Такая вот мощная задница. И я стану как девочка в красных башмачках из сказки Андерсена, которая все плясала и плясала, и не могла остановиться, пока ей не отрубили ноги… Но я буду плясать, не останавливаясь… Ведь я не хочу потерять. Не хочу потерять эти путы, стягивающие меня.
— Она вкуснее всего, когда истекает соком! — заявил Спун, нарушив течение моих мыслей. Он всегда говорит только о том, что имеет отношение к его телесным отправлениям. У него не бывает мыслей. Его слова выражают только реакции организма. Иными словами, он танцует не потому, что играет музыка. Музыка становится нужна, когда его тело начинает танцевать. А сейчас он извлекает музыку из моего тела, танцуя по нему языком.
Язык Спуна поистине не знает устали.

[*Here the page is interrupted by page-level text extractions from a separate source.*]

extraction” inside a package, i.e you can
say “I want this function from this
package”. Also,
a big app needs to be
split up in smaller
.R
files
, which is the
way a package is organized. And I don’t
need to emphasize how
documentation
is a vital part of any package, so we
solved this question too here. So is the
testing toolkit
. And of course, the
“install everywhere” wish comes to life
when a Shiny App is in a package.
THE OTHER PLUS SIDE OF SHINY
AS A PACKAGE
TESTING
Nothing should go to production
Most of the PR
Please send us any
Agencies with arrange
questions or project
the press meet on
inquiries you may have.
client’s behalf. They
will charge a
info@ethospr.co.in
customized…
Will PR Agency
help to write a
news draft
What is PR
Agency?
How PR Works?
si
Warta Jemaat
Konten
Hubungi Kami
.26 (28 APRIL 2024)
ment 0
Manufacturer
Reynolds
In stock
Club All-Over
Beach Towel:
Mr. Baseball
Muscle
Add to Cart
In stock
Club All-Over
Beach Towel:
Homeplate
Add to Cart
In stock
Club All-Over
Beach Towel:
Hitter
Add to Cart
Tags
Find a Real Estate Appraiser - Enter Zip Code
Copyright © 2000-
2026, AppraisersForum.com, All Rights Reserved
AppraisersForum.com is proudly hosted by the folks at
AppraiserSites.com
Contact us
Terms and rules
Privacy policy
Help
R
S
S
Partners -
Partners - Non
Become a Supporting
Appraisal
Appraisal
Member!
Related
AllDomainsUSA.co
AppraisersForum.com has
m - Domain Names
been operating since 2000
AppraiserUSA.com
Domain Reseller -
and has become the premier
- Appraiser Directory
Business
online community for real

Соки моего тела, как подогретое молоко, взбухают, переполняя лоно.
— А знаешь, как трахаются коты?
— NO! Не знаю.
Я вдруг ощутила спиной тяжесть Спуна. Жесткие волосы, росшие у него на груди, так впились в мою кожу, что я едва не заплакала. Спун, наклонившись к моему левому плечу, вцепился в него зубами.
— Ты что делаешь? Больно же!
— Вот ты, небось, и не знаешь, как это бывает у котов! Они всегда кусают самок за шкирку, так что шерсть летит клочьями. Прямо-таки выгрызают ее.
— Что, правда?
— Ну да. А кошки орут как резаные.
— Вот так? — спросила я, изобразив истошное мяуканье. Но тут же кошачий мяв перерос в мой собственный вопль. Потому что я познала блаженство, вынудив Спуна взять меня силой.
Я бросила взгляд в зеркало, стоявшее у кровати.